Why is it important?
Good joined-up care only happens when GPs and specialists share timely and appropriate information about their IBD patients. This should include treatment and management details. IBD Nurse Specialists play a key role in facilitating good coordination between primary and secondary care through all stages of a patient’s journey with IBD – from diagnosis through to ongoing care and monitoring.
To underpin this coordinated care, it’s essential to have a secure system for sharing information about test results or treatment changes. This should be managed through IT, written communication between the GP and hospital, or patient-held records (or a combination of these as appropriate).
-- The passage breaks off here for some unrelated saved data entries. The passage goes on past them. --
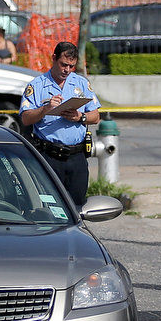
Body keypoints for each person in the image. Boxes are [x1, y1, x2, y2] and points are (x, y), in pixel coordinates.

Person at [19, 41, 100, 207]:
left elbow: (96, 116)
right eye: (64, 65)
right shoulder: (37, 85)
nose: (67, 70)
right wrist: (45, 109)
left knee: (77, 206)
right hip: (49, 156)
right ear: (54, 58)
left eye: (71, 66)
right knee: (51, 207)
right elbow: (26, 118)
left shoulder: (81, 83)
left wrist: (80, 117)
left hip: (76, 156)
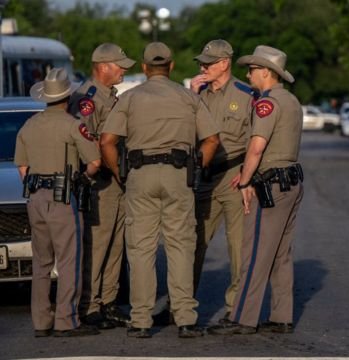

Required information in correspondence from secondary to primary care includes:
- Main diagnosis/diagnoses, specifying type and location of IBD and date of diagnosis
- Date(s) of surgery
- Secondary diagnosis/diagnoses e.g. anaemia/vitamin D deficiency/osteoporosis/ extraintestinal manifestations
- Date of last endoscopy with findings and date of next planned/routine endoscopy
- Date of next planned contact with secondary care
- Current medical therapy including any previous treatments with thiopurines, methotrexate or biologics and reasons for discontinuation
- Recommended length of current medical therapy
- Treatment recommendations in case of a flare – mesalazine/prednisolone/budesonide/calcium and vitamin D and who to contact if treatment is initiated in primary care
- Contact details for the IBD team/service
- RCGP IBD Toolkit for further advice and guidance for primary care.
All correspondence should be copied to patients, and/or parents/carers, and recorded in the patient’s care plan.